→ **Task**
Set the entries down again exactly; none may be skipped.
-------- Data for this exercise
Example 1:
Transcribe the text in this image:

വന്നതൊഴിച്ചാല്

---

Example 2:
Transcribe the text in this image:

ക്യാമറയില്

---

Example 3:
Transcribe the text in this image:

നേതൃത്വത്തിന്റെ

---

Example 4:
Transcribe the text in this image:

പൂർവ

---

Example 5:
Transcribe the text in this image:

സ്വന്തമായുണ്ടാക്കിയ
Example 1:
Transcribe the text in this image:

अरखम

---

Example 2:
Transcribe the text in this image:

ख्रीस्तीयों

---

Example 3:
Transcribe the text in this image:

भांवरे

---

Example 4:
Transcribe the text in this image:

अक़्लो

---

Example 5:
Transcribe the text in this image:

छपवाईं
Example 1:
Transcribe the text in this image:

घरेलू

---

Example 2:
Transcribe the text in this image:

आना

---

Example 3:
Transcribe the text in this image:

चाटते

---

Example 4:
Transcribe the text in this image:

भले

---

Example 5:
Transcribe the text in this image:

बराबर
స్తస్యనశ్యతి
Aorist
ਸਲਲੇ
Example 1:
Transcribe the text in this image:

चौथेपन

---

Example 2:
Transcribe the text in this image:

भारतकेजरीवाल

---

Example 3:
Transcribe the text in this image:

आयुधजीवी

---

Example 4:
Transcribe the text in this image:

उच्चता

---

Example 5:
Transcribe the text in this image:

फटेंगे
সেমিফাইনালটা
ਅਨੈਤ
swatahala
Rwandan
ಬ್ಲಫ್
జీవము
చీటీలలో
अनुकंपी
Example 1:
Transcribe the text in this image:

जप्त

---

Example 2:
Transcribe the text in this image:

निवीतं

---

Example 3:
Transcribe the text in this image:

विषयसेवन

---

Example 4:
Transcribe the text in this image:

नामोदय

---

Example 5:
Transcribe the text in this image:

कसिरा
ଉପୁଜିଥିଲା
----------------
→ **Result for this task**
Example 1:
Transcribe the text in this image:

വന്നതൊഴിച്ചാല്

---

Example 2:
Transcribe the text in this image:

ക്യാമറയില്

---

Example 3:
Transcribe the text in this image:

നേതൃത്വത്തിന്റെ

---

Example 4:
Transcribe the text in this image:

പൂർവ

---

Example 5:
Transcribe the text in this image:

സ്വന്തമായുണ്ടാക്കിയ
Example 1:
Transcribe the text in this image:

अरखम

---

Example 2:
Transcribe the text in this image:

ख्रीस्तीयों

---

Example 3:
Transcribe the text in this image:

भांवरे

---

Example 4:
Transcribe the text in this image:

अक़्लो

---

Example 5:
Transcribe the text in this image:

छपवाईं
Example 1:
Transcribe the text in this image:

घरेलू

---

Example 2:
Transcribe the text in this image:

आना

---

Example 3:
Transcribe the text in this image:

चाटते

---

Example 4:
Transcribe the text in this image:

भले

---

Example 5:
Transcribe the text in this image:

बराबर
స్తస్యనశ్యతి
Aorist
ਸਲਲੇ
Example 1:
Transcribe the text in this image:

चौथेपन

---

Example 2:
Transcribe the text in this image:

भारतकेजरीवाल

---

Example 3:
Transcribe the text in this image:

आयुधजीवी

---

Example 4:
Transcribe the text in this image:

उच्चता

---

Example 5:
Transcribe the text in this image:

फटेंगे
সেমিফাইনালটা
ਅਨੈਤ
swatahala
Rwandan
ಬ್ಲಫ್
జీవము
చీటీలలో
अनुकंपी
Example 1:
Transcribe the text in this image:

जप्त

---

Example 2:
Transcribe the text in this image:

निवीतं

---

Example 3:
Transcribe the text in this image:

विषयसेवन

---

Example 4:
Transcribe the text in this image:

नामोदय

---

Example 5:
Transcribe the text in this image:

कसिरा
ଉପୁଜିଥିଲା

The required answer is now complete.